Privacidade em risco: câmeras e vigilância nos condomínios


Segundo o Dr. Felipe Faustino, advogado especialista em direito condominial e sócio do escritório Faustino e Teles, a instalação de câmeras de segurança em condomínios deve sempre observar o equilíbrio entre proteção coletiva e respeito à privacidade individual. “As câmeras são importantes ferramentas de segurança, mas não podem ser usadas de forma indiscriminada.

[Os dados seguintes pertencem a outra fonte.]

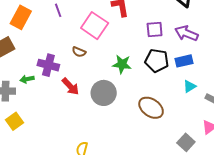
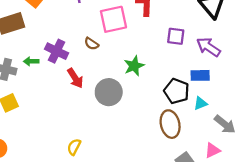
pink square: (95, 26) -> (113, 19), turned 32
black pentagon: (157, 61) -> (177, 91), moved
green star: (122, 64) -> (134, 66), turned 30
brown ellipse: (151, 108) -> (170, 124), moved, turned 30

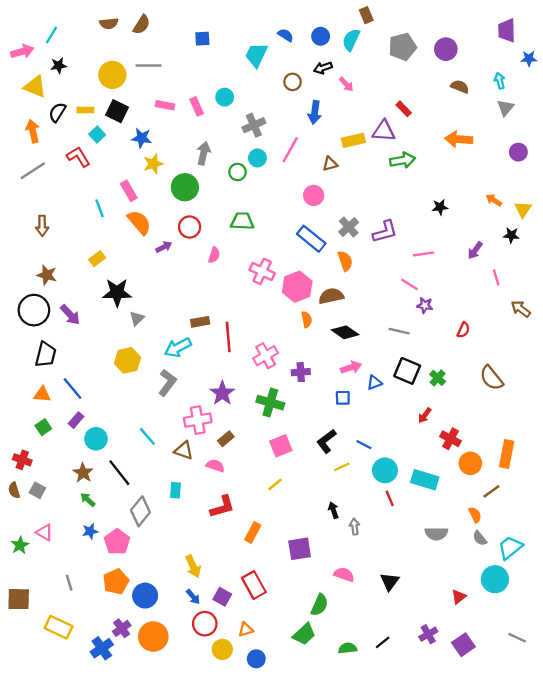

O limite está em preservar as áreas comuns sem invadir a vida privada dos moradores”, explica.




O que a lei permite


A legislação brasileira autoriza a instalação de sistemas de vigilância em áreas comuns, como garagens, entradas, corredores, elevadores e áreas de lazer, desde que a medida seja aprovada em assembleia. “A convenção e o regimento interno devem estabelecer critérios claros sobre a utilização das câmeras, bem como regras para o acesso e armazenamento das imagens”, reforça Dr. Felipe.




O que é proibido


A vigilância não pode ultrapassar os limites do bom senso e da lei. “É vedada a instalação de câmeras em locais que comprometam a intimidade, como dentro dos apartamentos, varandas, banheiros, vestiários ou áreas de uso exclusivamente particular. Isso configuraria invasão de privacidade e poderia gerar ações judiciais”, esclarece o advogado.

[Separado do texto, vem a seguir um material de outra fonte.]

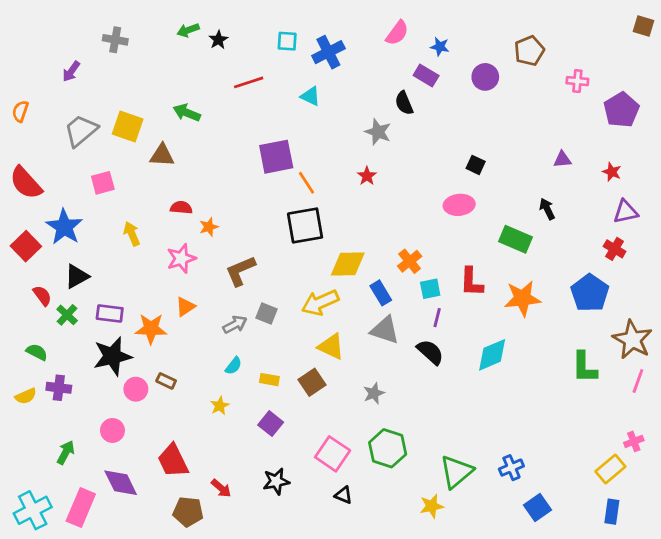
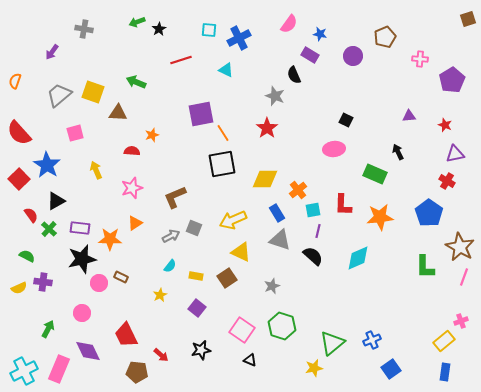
brown square: (643, 26) -> (468, 19), turned -35
red star: (367, 176) -> (267, 128), size x1.5
orange star: (209, 227) -> (152, 135), moved
yellow diamond: (348, 264) -> (265, 179), moved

Cuidados na gestão das imagens


Outro ponto de atenção é a responsabilidade sobre as gravações. “As imagens devem ser armazenadas de forma segura, com acesso restrito ao síndico ou empresa contratada. O uso indevido, como divulgação em redes sociais ou exposição de moradores, pode gerar responsabilidade civil e criminal”, alerta Dr. Felipe.



Dicas para síndicos


- Submeter a instalação das câmeras à aprovação em assembleia.


- Definir prazo de armazenamento das imagens, conforme orientação técnica e legislação.


- Garantir que apenas pessoas autorizadas tenham acesso controlado ao sistema.


- Incluir sinalização visível informando sobre a presença de câmeras em áreas comuns.



Dicas para moradores


- Verificar se as câmeras estão voltadas apenas para áreas comuns e não para áreas privadas.


- Solicitar em assembleia informações sobre tempo de guarda das imagens e quem pode acessá-las.


- Exigir que o condomínio adote política de privacidade para o uso das imagens.



Conclusão:


Para o advogado, a chave está no equilíbrio: “As câmeras são um recurso valioso para a segurança condominial, mas não podem ser utilizadas como instrumento de vigilância pessoal ou de invasão da intimidade. O respeito à lei e a criação de regras claras em assembleia garantem que o condomínio esteja protegido sem colocar em risco os direitos fundamentais dos moradores”, conclui Dr. Felipe Faustino.